== Consegna ==
Ricopia per favore le righe di tutte le voci senza alcuna modifica, omettendo le immagini.

== Dati di partenza ==

....

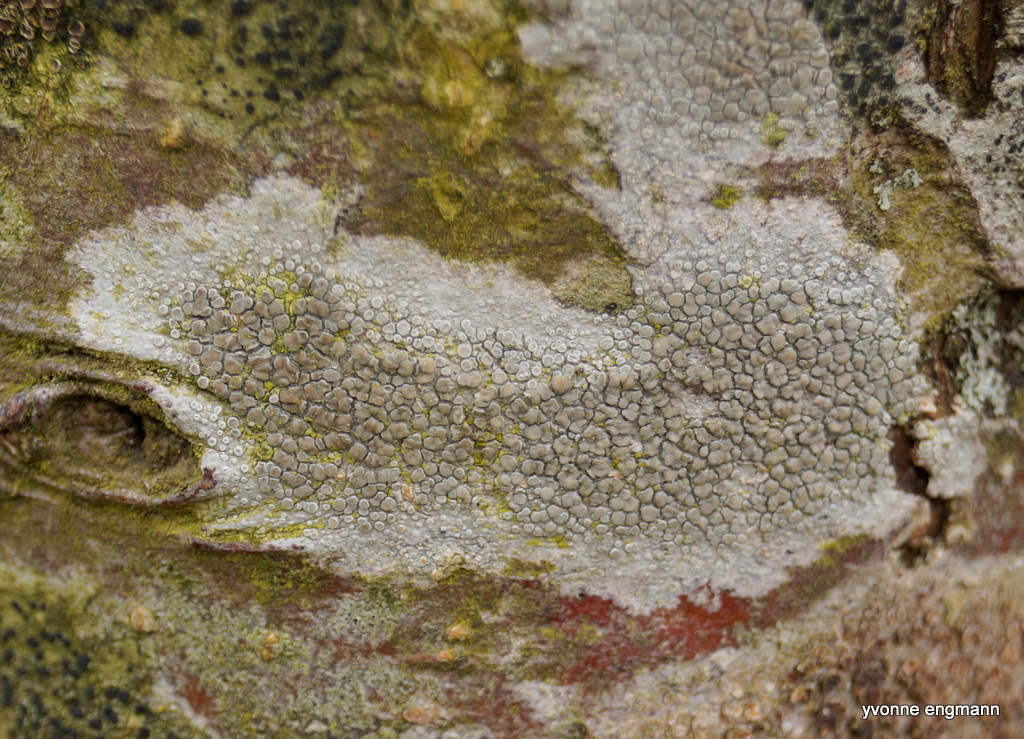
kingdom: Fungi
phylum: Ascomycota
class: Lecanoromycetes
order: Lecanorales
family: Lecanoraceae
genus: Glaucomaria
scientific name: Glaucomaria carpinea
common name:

....

== Soluzione ==
kingdom: Fungi
phylum: Ascomycota
class: Lecanoromycetes
order: Lecanorales
family: Lecanoraceae
genus: Glaucomaria
scientific name: Glaucomaria carpinea
common name:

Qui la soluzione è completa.